======== Page excerpt ========

Benefits of Massive Weight Loss on Symptoms, Systemic Inflammation and Cartilage Turnover in Obese Patients with Knee Osteoarthritis

Université Paris 7, UFR médicale, Assistance Publique-Hôpitaux de Paris, Hôpital Lariboisière, Fédération de Rhumatologie, Paris Cedex, France.
Annals of the rheumatic diseases (Impact Factor: 10.38). 10/2010; 70(1):139-44. DOI: 10.1136/ard.2010.134015
Source: PubMed


To investigate the effect of massive weight loss on (1) knee pain and disability, (2) low-grade inflammation and metabolic status and (3) joint biomarkers in obese patients with knee osteoarthritis (OA).
140 patients involved in a gastric surgery programme were screened for painful knee OA, and 44 were included (age 44 ± 10.3 years, body mass index (BMI) 50.7 ± 7.2 kg/m(2)). Clinical data and biological samples were collected before and 6 months after surgery.

========

## Exercise tasks
1. Using the abstract on weight loss and knee osteoarthritis, decide whether each statement agrees with it: (a) 44 patients were included in the study; (b) biological samples were collected 12 months after surgery; (c) the journal's impact factor is given as 10.38. Answer each with yes or no and quote the words that decide it.
2. List every outcome that the abstract on weight loss and knee osteoarthritis says the study set out to investigate the effect of massive weight loss on.
3. Reproduce word for word the part of the abstract on weight loss and knee osteoarthritis that opens with the words containing "To investigate the" and closes with "knee osteoarthritis (OA).".

======== Recorded information ========

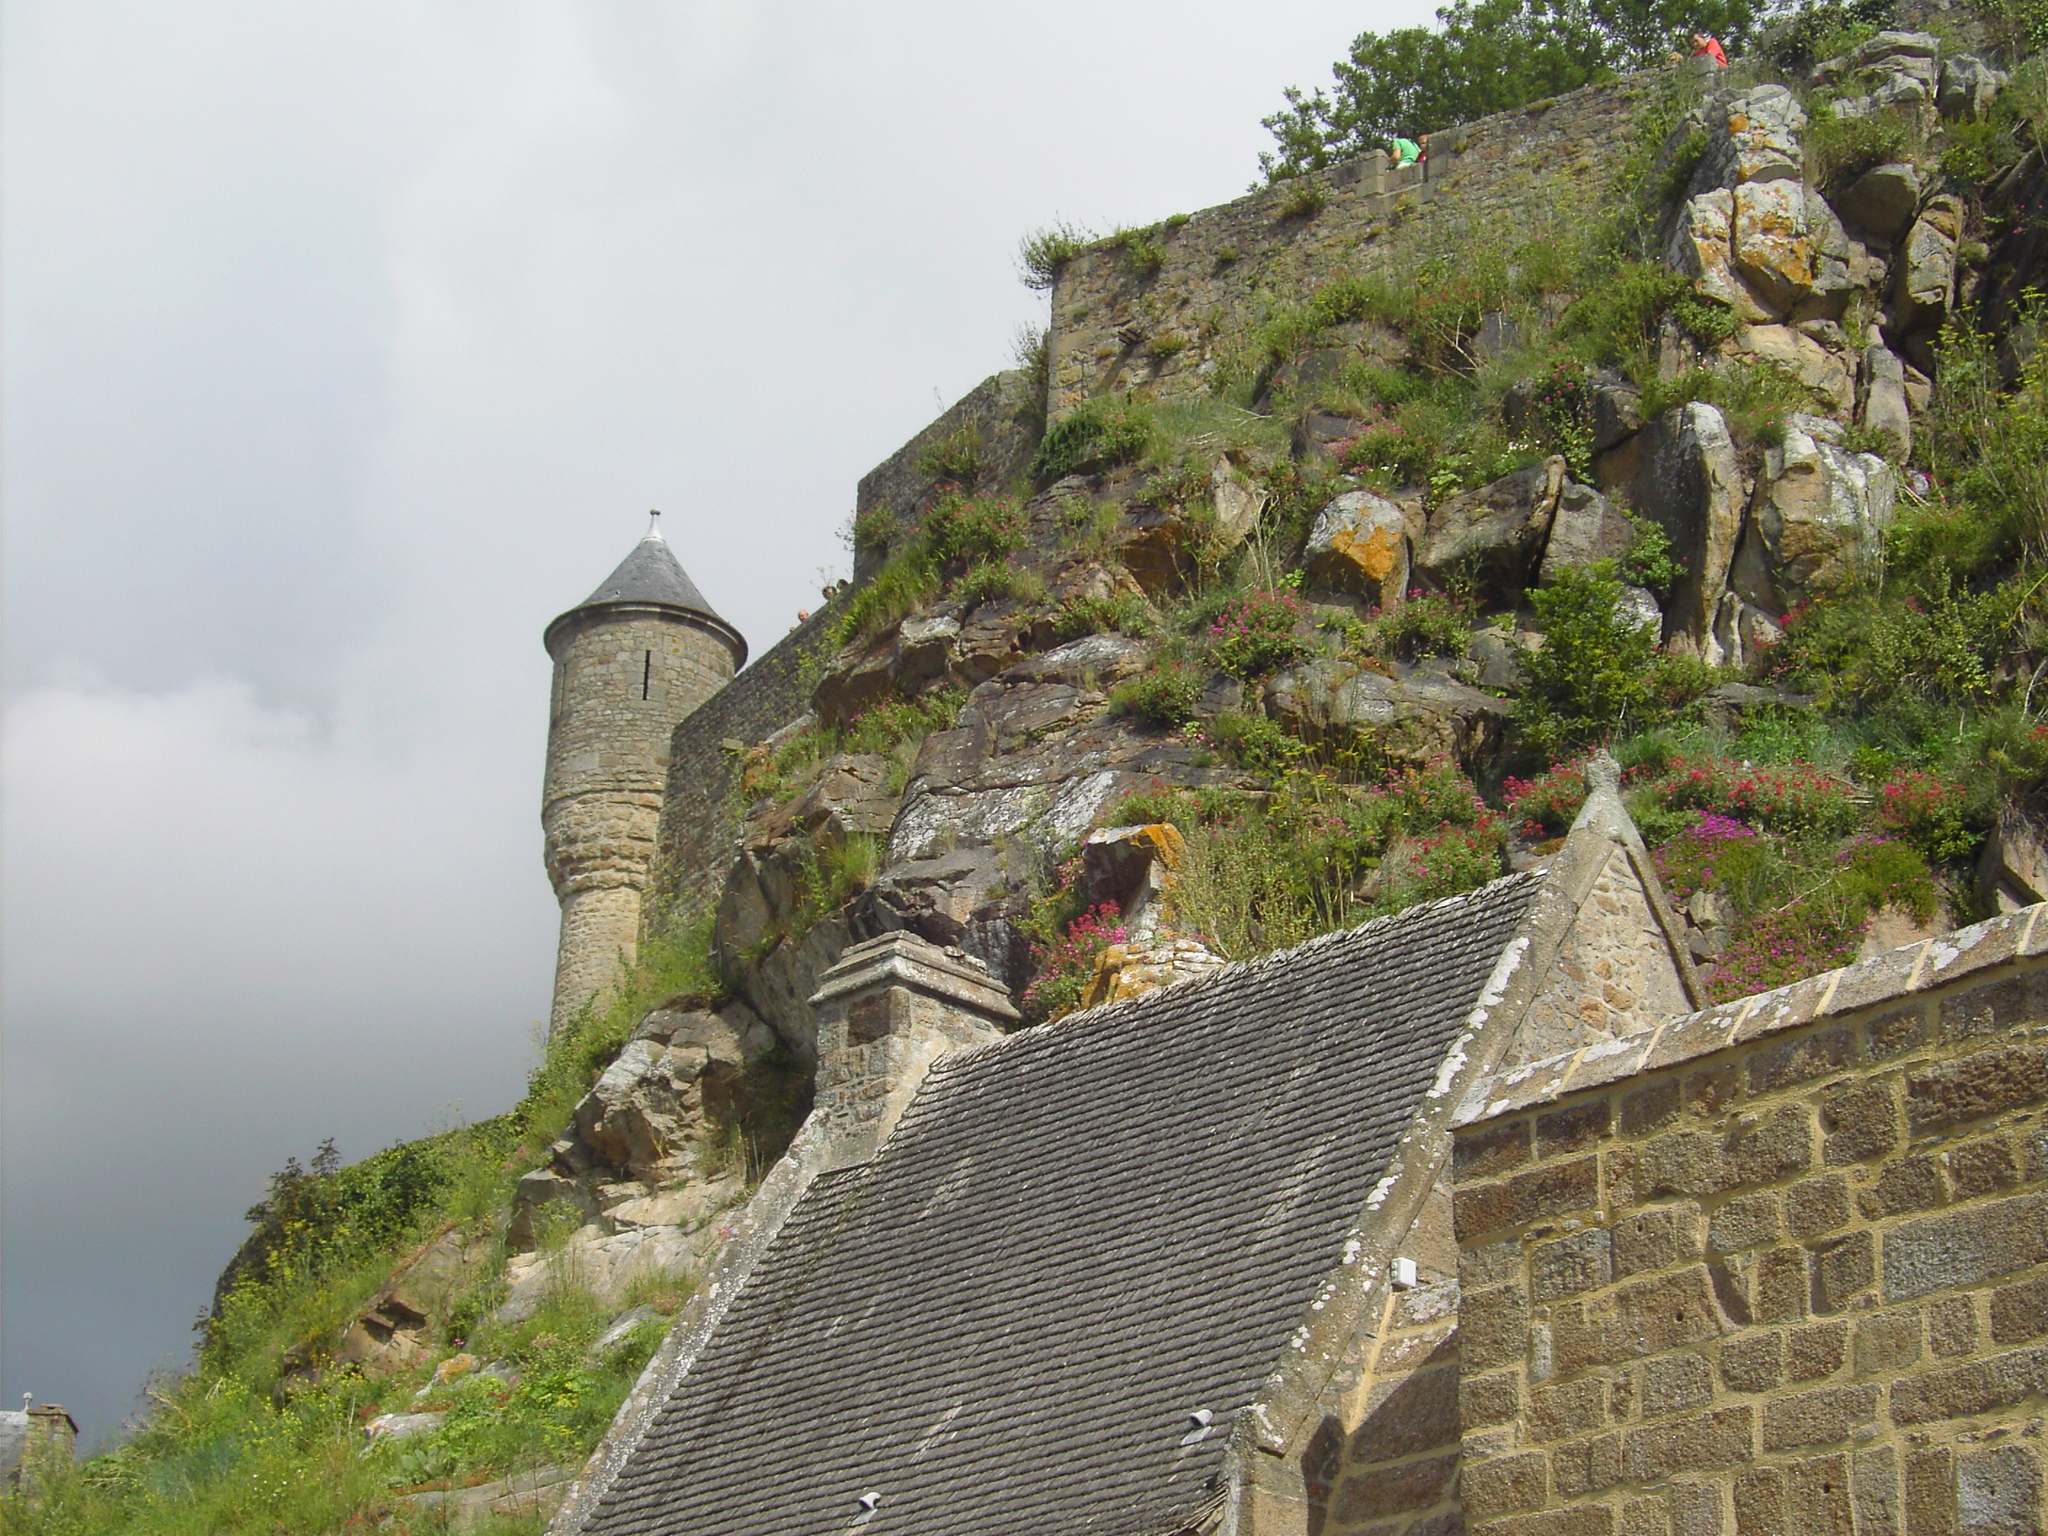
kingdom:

========
======== Recorded information ========

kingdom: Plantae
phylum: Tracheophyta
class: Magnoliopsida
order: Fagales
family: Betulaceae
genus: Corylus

========

## Solutions in order
1.
(a) Yes: "44 were included"
(b) No: "before and 6 months after surgery"
(c) Yes: "Impact Factor: 10.38"

2.
1. knee pain and disability
2. low-grade inflammation and metabolic status
3. joint biomarkers

3.
To investigate the effect of massive weight loss on (1) knee pain and disability, (2) low-grade inflammation and metabolic status and (3) joint biomarkers in obese patients with knee osteoarthritis (OA).